On Mon, 28 Jul 2014, Paul Graydon wrote:
On 07/28/14 11:02, Edward Ned Harvey (lopser) wrote:
From: discuss-boun...@lists.lopsa.org [mailto:discuss-
boun...@lists.lopsa.org] On Behalf Of Leon Towns-von Stauber
It's true what one discussion participant said, to a certain extent: the
fact that
it's Netflix sending all this traffic is none of Verizon's business.
Verizon's
direct issue is with Level 3, and normally it would be Level 3 obligated
to pay
Verizon; the case for Verizon to pay is nonexistent, AFAICT, based on
traditional arrangements.
As you said, Netflix is already paying Level 3 plenty of money.
Level 3 offered to pay for all of the time and materials to upgrade the
peering point with Verizon. Verizon refuses because they want a larger
recurring payment from Netflix.
Note there is a world of difference between the cost of time and materials
for upgrading the peering point, and the ongoing cost of receiving data from
Level 3.
As pointed out elsewhere in thread, as the inbound / outbound ratio skews
away from 50/50 the per packet cost to the ISP increases.
And as it has also been pointed out, Netflix controls the software at both ends
of the connection and the inbound side of it's servers is pretty idle, so it
could easily cause the clients to spew traffic back to the servers, "improving"
the ratio, but the only benefit would be the game the inbound/outbound ratio, it
would actually harm the Internet overall.
They could probably push the ratio above 1:1 as a lot of people have uplinks
that are faster than the max downlink speeds that Netflic provides.

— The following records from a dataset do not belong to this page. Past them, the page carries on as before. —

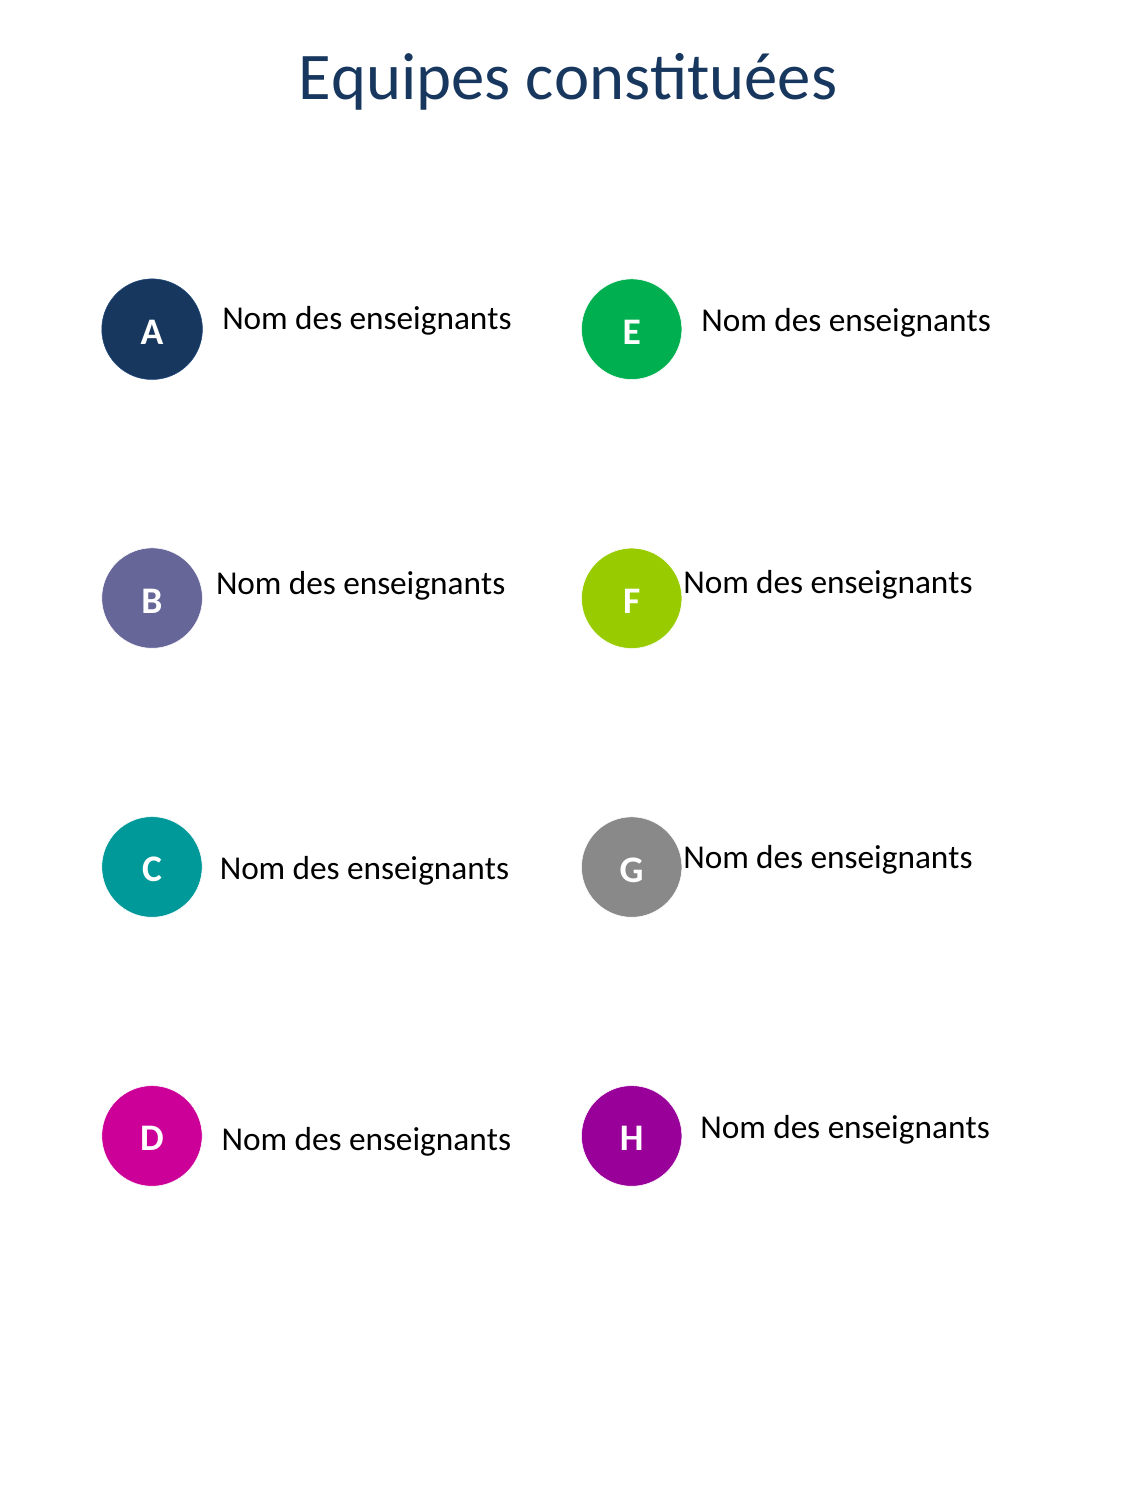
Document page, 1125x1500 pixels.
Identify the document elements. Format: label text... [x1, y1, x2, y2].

table_cell [682, 600, 1006, 647]
table_cell [682, 876, 1006, 922]
text_box A [101, 278, 203, 380]
table_cell [682, 693, 1006, 740]
table_cell [221, 430, 534, 476]
table_cell [682, 969, 1006, 1015]
table_cell [700, 338, 1024, 384]
table_cell [215, 602, 539, 648]
table_header Nom des enseignants [699, 1103, 1023, 1145]
table_cell [215, 695, 539, 741]
table_cell [700, 431, 1024, 478]
table_cell [221, 383, 534, 430]
table_cell [700, 384, 1024, 431]
table_header Nom des enseignants [682, 559, 1006, 600]
table_header Nom des enseignants [215, 560, 539, 602]
text_box F [581, 548, 682, 649]
table_header Nom des enseignants [218, 844, 542, 886]
table_cell [220, 1203, 544, 1250]
table_header Nom des enseignants [221, 295, 534, 337]
table_cell [220, 1157, 544, 1203]
table_cell [699, 1191, 1023, 1238]
table_cell [699, 1238, 1023, 1285]
table_header Nom des enseignants [220, 1115, 544, 1157]
table_cell [220, 1250, 544, 1297]
text_box E [581, 278, 682, 380]
table_cell [699, 1145, 1023, 1191]
table_cell [682, 647, 1006, 693]
table_cell [218, 886, 542, 932]
table_cell [218, 979, 542, 1026]
text_box C [101, 816, 203, 918]
table_cell [221, 337, 534, 383]
table_cell [215, 648, 539, 695]
table_cell [682, 922, 1006, 969]
title Equipes constituées [90, 22, 1047, 124]
table_header Nom des enseignants [682, 834, 1006, 876]
table_header Nom des enseignants [700, 296, 1024, 338]
text_box H [581, 1085, 682, 1187]
text_box G [581, 816, 682, 918]
text_box D [101, 1085, 203, 1187]
table_cell [218, 932, 542, 979]
text_box B [101, 547, 203, 649]
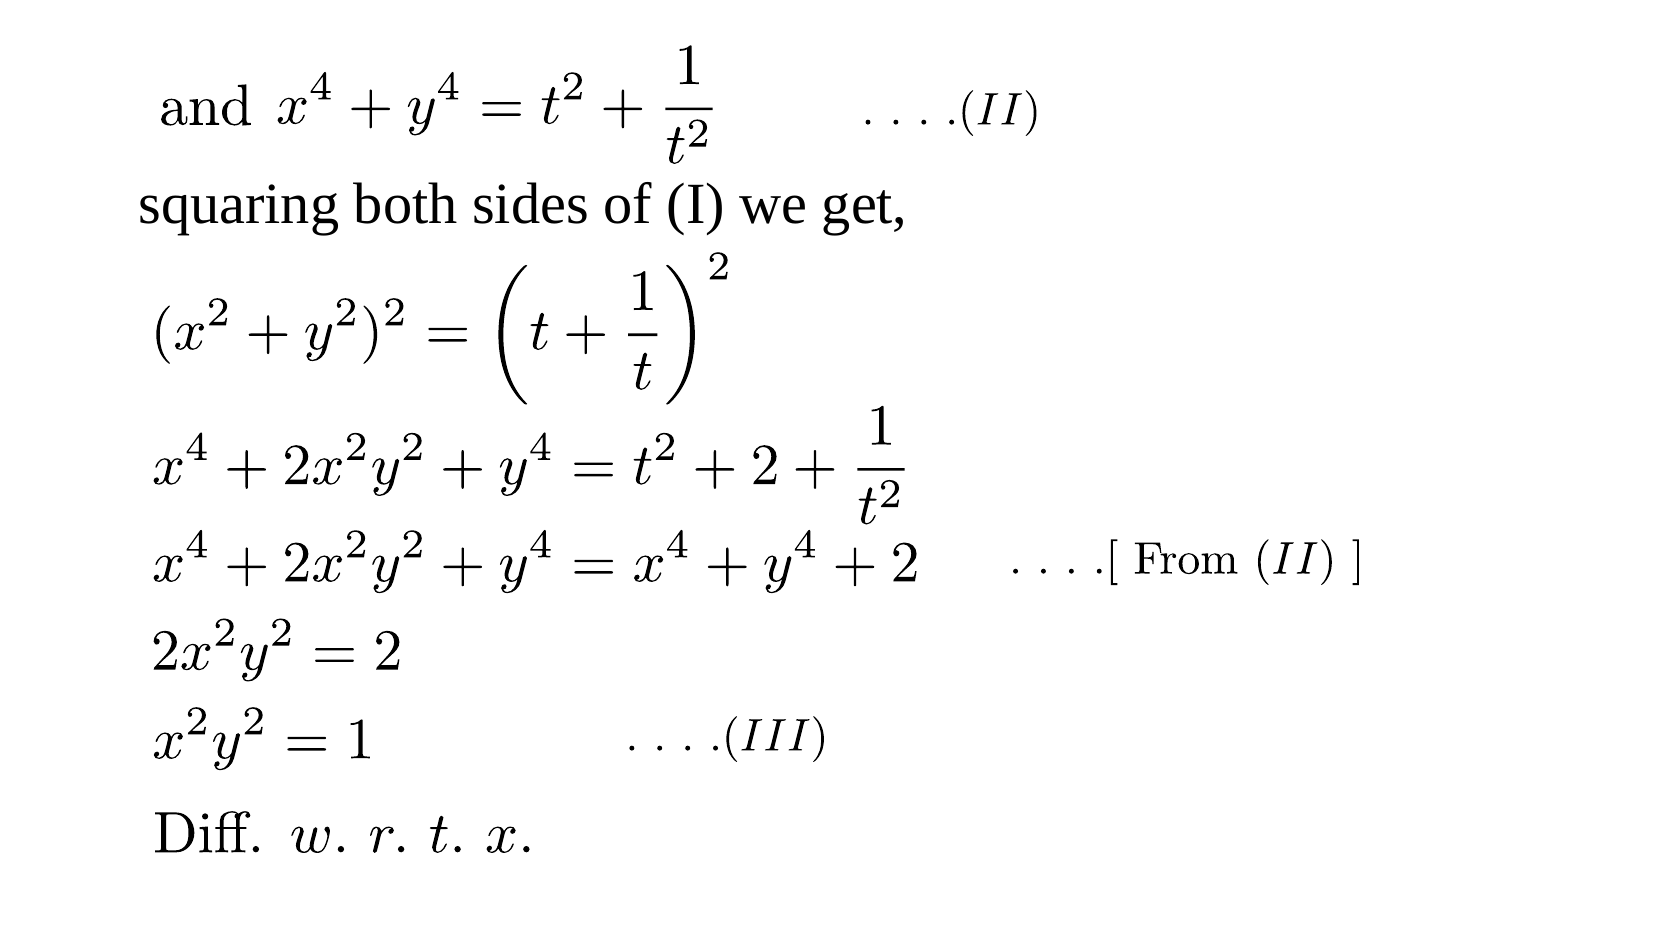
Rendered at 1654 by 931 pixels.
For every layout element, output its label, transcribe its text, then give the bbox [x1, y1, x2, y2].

text_box [277, 45, 713, 164]
text_box [153, 405, 905, 525]
text_box [627, 716, 824, 762]
text_box [153, 707, 370, 771]
text_box [161, 84, 251, 126]
text_box [153, 252, 728, 405]
text_box [1011, 539, 1359, 586]
text_box [153, 529, 917, 594]
text_box [863, 90, 1037, 136]
text_box [155, 811, 530, 853]
text_box [153, 618, 400, 682]
title squaring both sides of (I) we get, [35, 37, 1607, 886]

They'll more than recoup those expenses with the data costs as the ratio is
likely to skew even further in their favour.
The thing is that there is no such thing as a one-direction fiber, and even the
interfaces speeds are symmetrical once you get outside of the last-mile.
So it doesn't cost Verizon/Layer3/Netflix any more or less to have the
connections fully utilized in one direction and idle in the other direction than
to have them fully utilized in both directions.